En versant sur la peau quelques gouttes de lidocaïne 1% avant de l’injecter par voie sous-cutanée, la douleur liée à l’injection semble atténuée
En cas d’intervention chirurgicale locale, de la lidocaïne est parfois injectée par voie sous-cutanée pour soulager la douleur. Bien entendu, l’injection en soi provoque aussi de la douleur. Selon la théorie du "gate control" (gate control theory of pain), le transfert de stimuli douloureux des cellules nerveuses périphériques au système nerveux central peut être partiellement inhibé dans la moelle épinière par des stimuli non nocifs, tels qu’un léger effleurement de la peau ou une légère sensation de froid.
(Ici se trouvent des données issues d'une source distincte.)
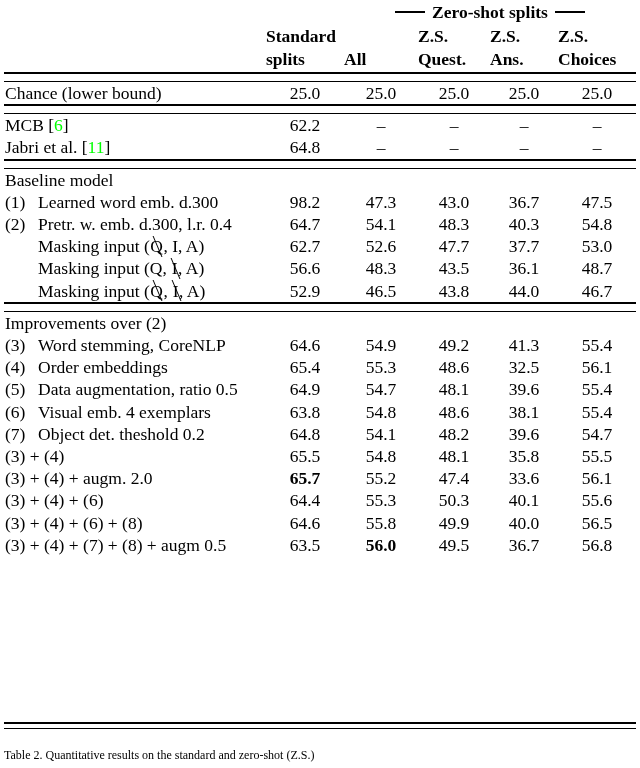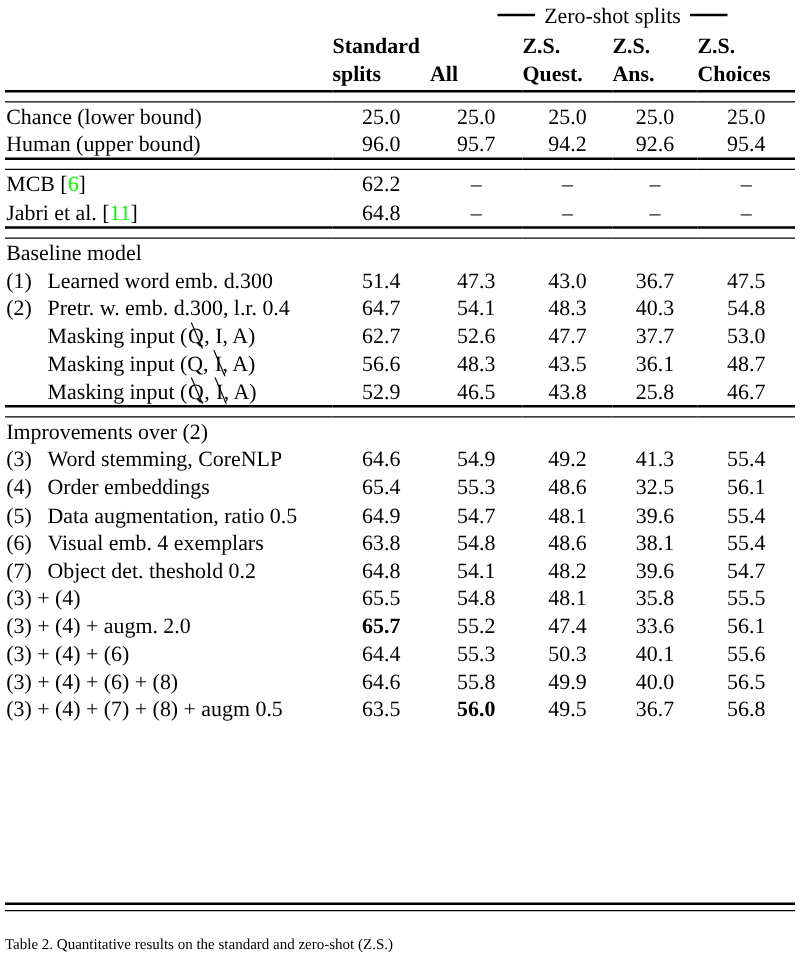--- a/index.html
+++ b/index.html
@@ -40,7 +40,7 @@
   .hdr-group td {
     height: 23px;
     text-align: center;
-    font-weight: normal;
+    font-weight: bold;
     font-size: 17.5px;
     line-height: 21px;
     white-space: nowrap;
Une étude randomisée, en aveugle partiel, contrôlée par placebo (incluant 481 patients) a examiné si le fait de verser quelques gouttes de lidocaïne 1% (à température ambiante) sur la peau avant de l’injecter diminuait la perception de la douleur dans le groupe d’intervention au moment de l’injection (p.ex. lors de la pose de cathéters périphériques ou centraux, d’une thoracocentèse, d’une paracentèse ou d’une ponction lombaire), par rapport au groupe témoin. Dans le groupe témoin, on se contentait d’injecter la lidocaïne, sans en verser préalablement quelques gouttes sur la peau. L’hypothèse était que la perception d’humidité sur la peau, par la sensation de refroidissement et de légère pression, stimulerait les cellules nerveuses inhibitrices dans la moelle épinière, réduisant ainsi la transmission des stimuli douloureux au cerveau. Autrement dit : on a cherché à savoir si le fait de verser quelques gouttes de liquide sur la peau, de la lidocaïne dans ce cas-ci, était susceptible d’atténuer la douleur. Il ne s’agit donc pas d’un éventuel effet local superficiel de la lidocaïne. On a opté pour la lidocaïne (et non un autre liquide) parce que c’était plus simple à réaliser lors de l’intervention.
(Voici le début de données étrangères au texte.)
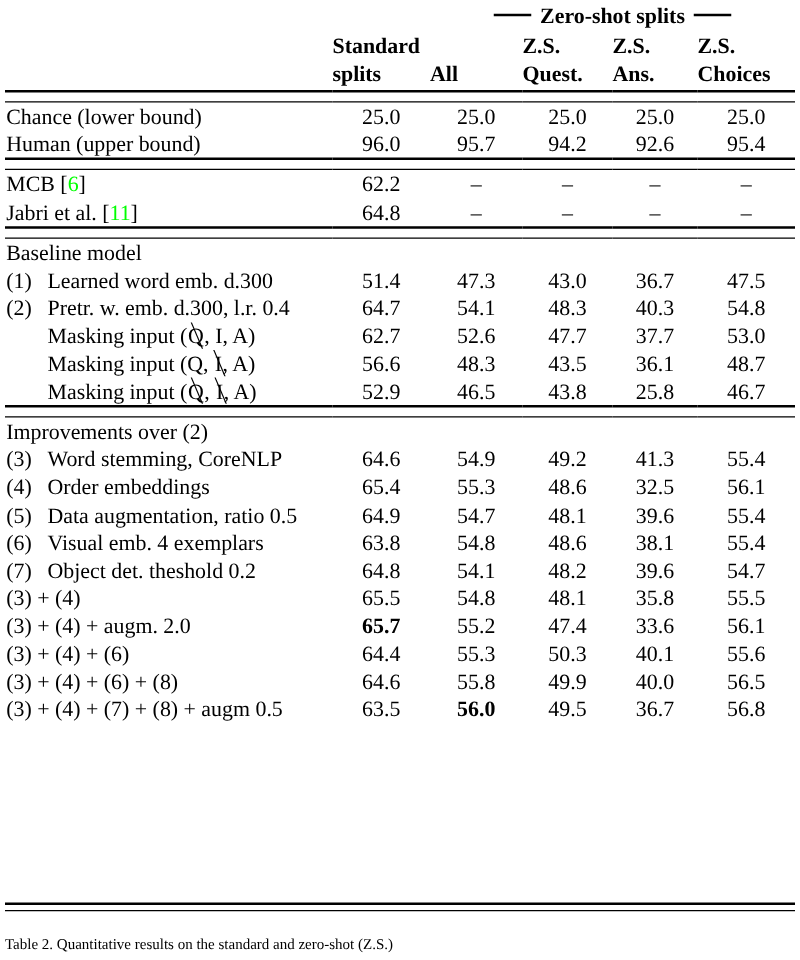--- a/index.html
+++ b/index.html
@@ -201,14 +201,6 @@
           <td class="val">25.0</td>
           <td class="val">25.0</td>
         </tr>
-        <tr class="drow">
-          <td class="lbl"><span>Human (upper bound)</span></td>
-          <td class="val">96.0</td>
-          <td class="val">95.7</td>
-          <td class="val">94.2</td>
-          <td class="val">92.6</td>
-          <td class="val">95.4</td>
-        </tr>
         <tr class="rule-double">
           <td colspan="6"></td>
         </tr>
Le critère d’évaluation primaire était la "douleur tout au long de l’intervention", mesurée à l’aide d’une échelle visuelle analogique (EVA) de 0 à 100 mm, une méthode classique pour évaluer la douleur. Ni le patient ni l’investigateur devant documenter l’EVA ne pouvaient voir l’intervention (seule la personne effectuant l’injection, qui n’était plus impliquée dans l’étude par la suite, pouvait voir comment était réalisée l’intervention, raison pour laquelle on parle d’une étude en aveugle partiel).
Une réduction statistiquement significative de la perception de la douleur a été constatée pour toutes les interventions dans le groupe d’intervention, par rapport au groupe témoin (12,2 SD 19,4 mm contre 16,6 SD 24,8 mm; p = 0,03). La différence moyenne était toutefois faible (4,4 mm). Normalement, une différence dans le score EVA est considérée comme cliniquement importante à partir d’une différence d’au moins 10 mm. Selon les investigateurs, on ne peut pas s’attendre à de grandes différences entre le groupe d’intervention et le groupe placebo parce que le score de douleur pour de telles interventions est déjà faible en général. L’étude conclut prudemment que le fait de verser préalablement quelques gouttes de lidocaïne 1% sur la peau peut être un moyen simple, sûr et peu coûteux pour contribuer au soulagement de la douleur liée à ce type d’interventions.
Conclusion du CBIP: même si la théorie est intéressante et le procédé inoffensif, il est incertain que la perception de la douleur diminue de manière cliniquement significative. Par ailleurs, on peut tout aussi bien utiliser un peu de solution physiologique, au lieu de la lidocaïne, pour obtenir ce type d’effet. Il reste important de continuer à appliquer d’autres mesures réduisant la douleur liée à ce type d’interventions : informez le patient de ce qui va se passer, positionnez-le correctement, utilisez la bonne aiguille, assurez-vous de bien maîtriser la technique et de l’effectuer correctement, injectez lentement, faites preuve d’empathie et communiquez avec votre patient tout au long de l’intervention.